Doch das hier war nicht seine Heimat, das wusste er, es war nur das, was er sehen wollte. Er war nicht wirklich dort, aber auch die Illusion war schön. Vielleicht sogar noch schöner, denn hier besaß er beide Augen und keine hässliche, zugenähte Augenhöhle verunstaltete sein Gesicht. Hier war er der, der er sein wollte. Zumindest äußerlich. In einer Illusion, in einem Traum, den er selbst träumte, gab es keine Makel. Selbst die Kälte fühlte sich wohltuend und keineswegs schneidend an.
Cohen spürte ihn, noch ehe er ihn hören konnte. Meist konnte man ihn nicht bemerken, er war im Stande, sich völlig lautlos heranzuschleichen, vor allem in dieser Gestalt.

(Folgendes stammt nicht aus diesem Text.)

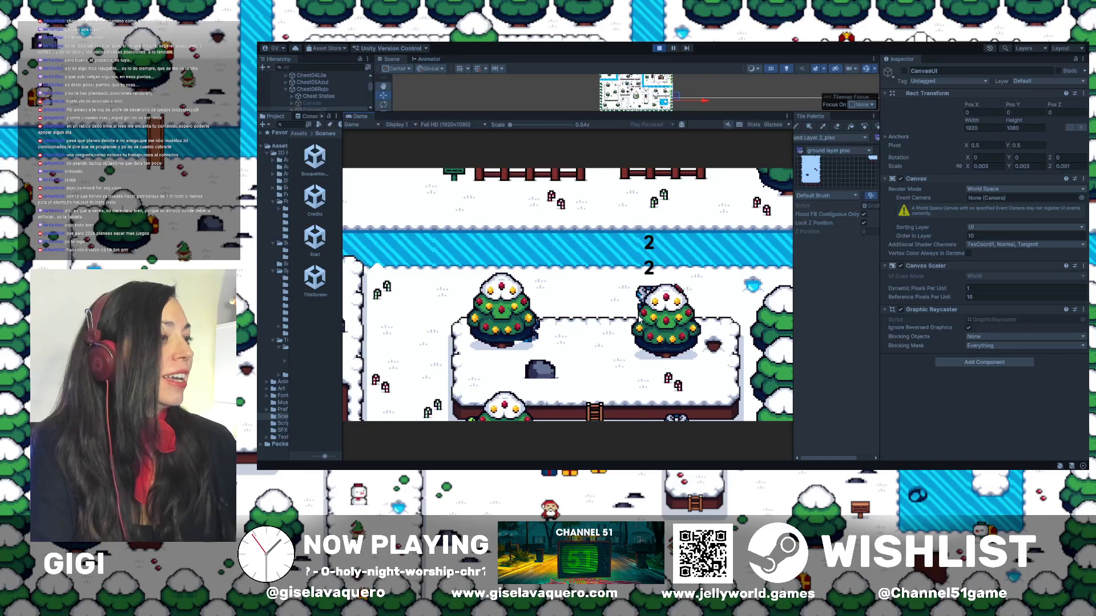
key("Up")
key("Down")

Cohen blinzelte den Wolf an, der am Ufer entlang gemächlich auf ihn zukam. Er war groß für einen Wolf, knochig und kränklich, sein schwarzes Fell wirkte stumpf und fiel an manchen Stellen aus, außerdem waren seine Ohren ein wenig zu lang, schmal und spitz. Ein Monster, durch und durch, wären da nicht diese schwarzen, bodenlosen Augen, die ihm so sehr vertraut waren wie seine eigenen, wenn er in eine spiegelnde Wasseroberfläche blickte.
Der Wolf gab ein Winseln von sich, als Cohen ihn nur ansah, und kam mit geducktem Kopf angetrabt. Er schlug mit der Pfote neben Cohen bittend auf den Boden, kaum, dass er in Reichweite war.

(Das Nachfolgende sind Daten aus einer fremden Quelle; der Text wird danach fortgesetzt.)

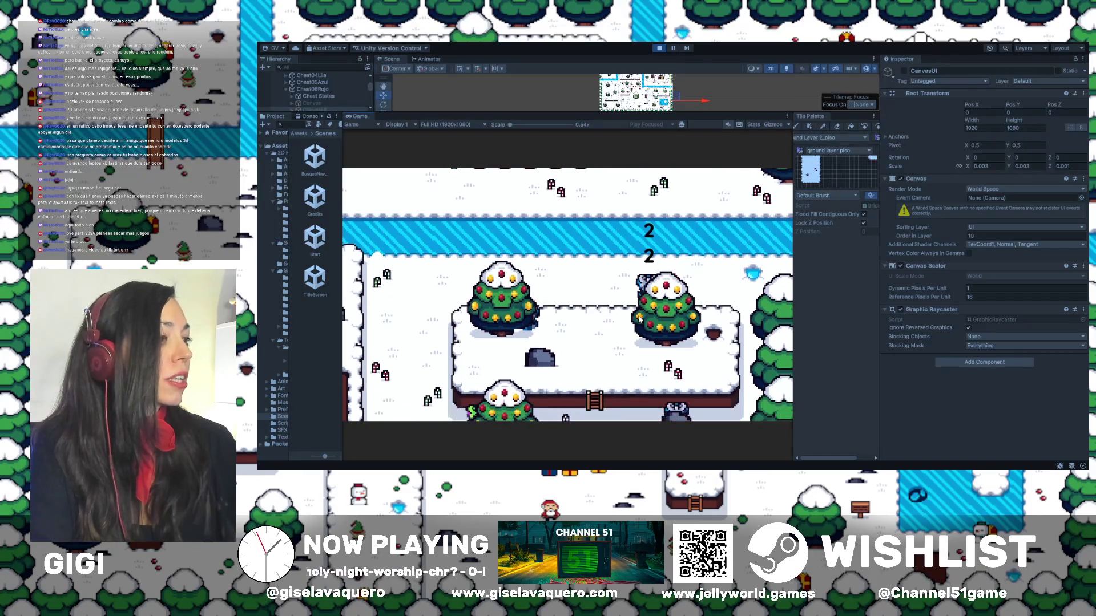
key("Up")
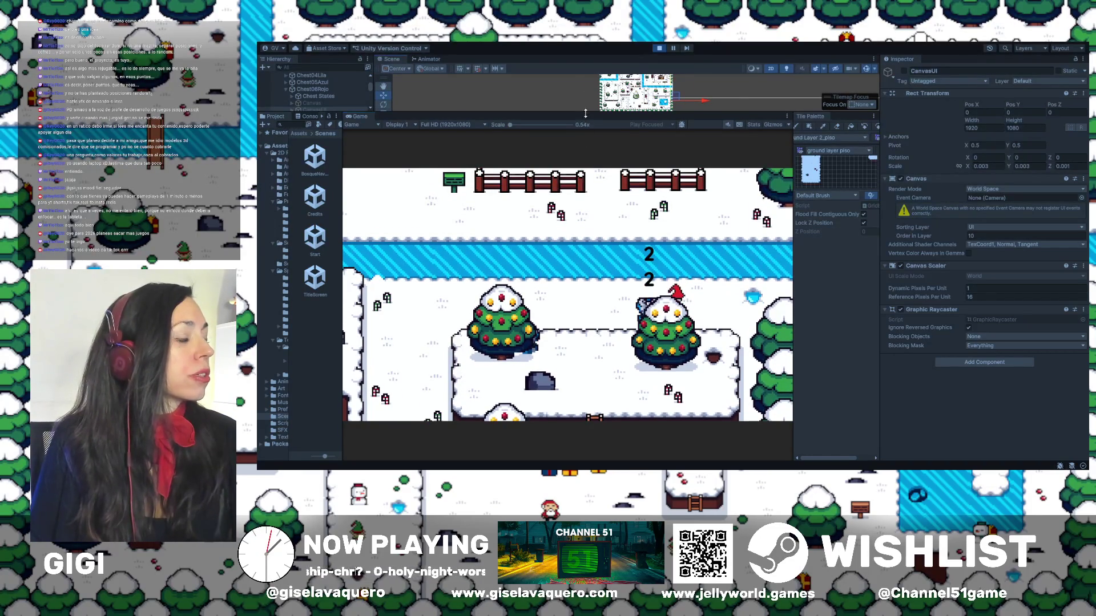
Step: Enlarge the Scene view, select Chest22Azul's Canvas, then cycle the selection to the player character
left_click_drag(586, 114, 585, 301)
scroll(634, 188, "up", 3)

Als Cohen sich nicht rührte, legte Bellzazar sich neben ihm ab und schmiegte mit einem weiteren Winseln den Kopf auf Cohens Schenkel. Große, schwarze Augen sahen zu ihm auf, die durch den Körperkontakt tiefblau aufleuchteten. Die langen Ohren waren eingeknickt und drückten Unterwürfigkeit aus.

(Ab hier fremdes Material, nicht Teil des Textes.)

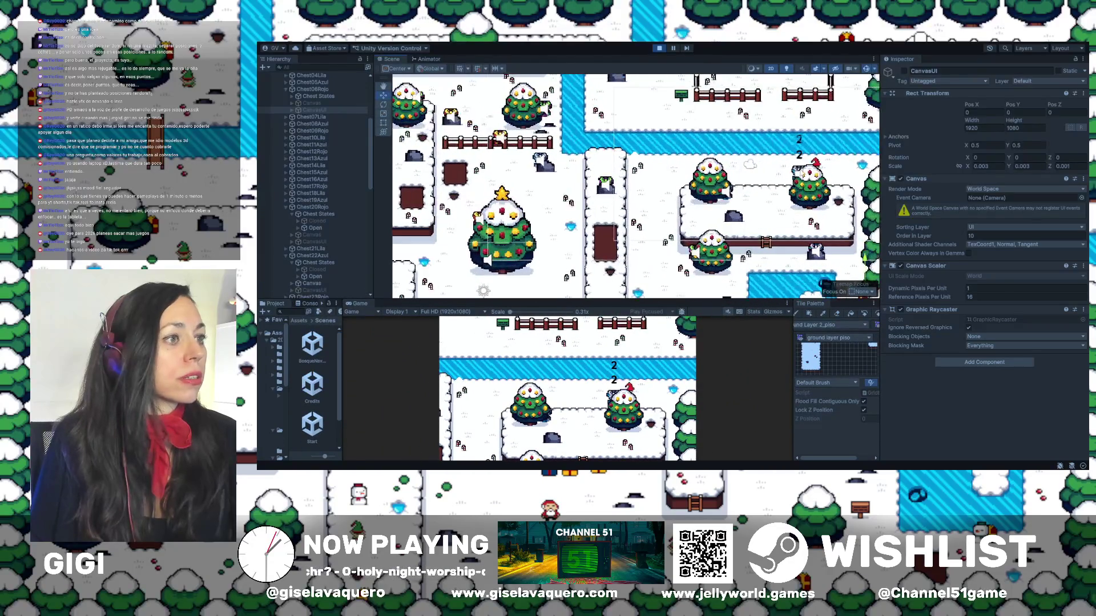
left_click(799, 170)
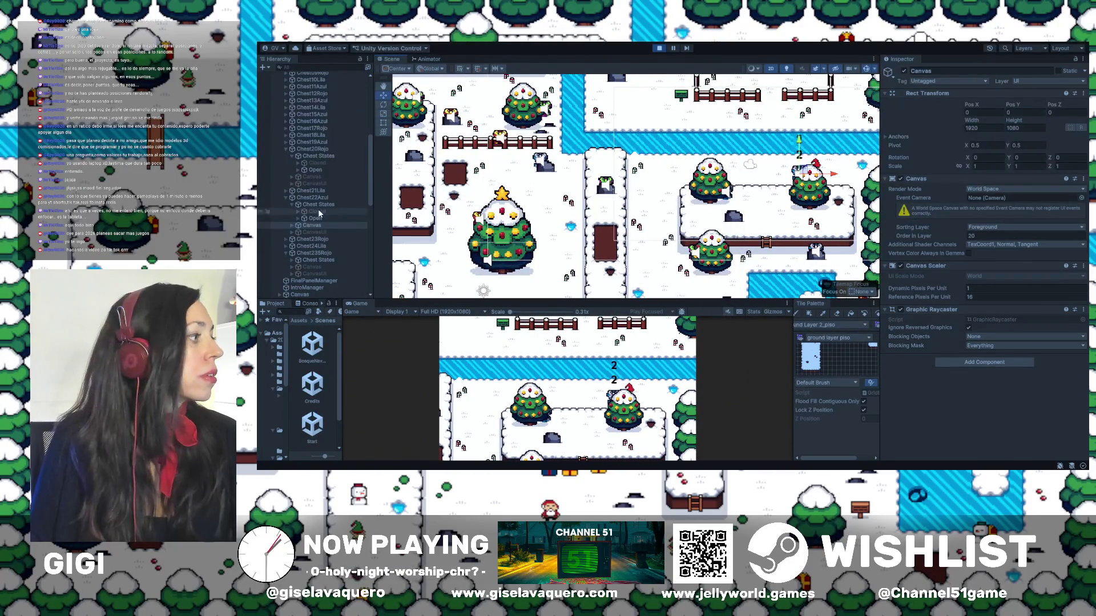
left_click(813, 165)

Cohen musste sich ein Schmunzeln verkneifen. Bellzazar war vielleicht mehrere Jahrtausende alt, aber er war noch so verspielt und anschmiegsam wie ein hinter den Ohren grüner Bursche. Und damit traf er leider genau Cohens schwachen Punkt. Wie könnte er ihm in dieser Gestalt widerstehen? Wobei dabei ausnahmsweise keine sexuelle Komponente eine Rolle spielte, natürlich nicht. Und genau darum ging es, er fühlte keine Begierde, aber trotzdem raste sein Herz, wenn Bellzazar sich so aufdringlich an ihn schmiegte und seine Nähe und Berührung suchte.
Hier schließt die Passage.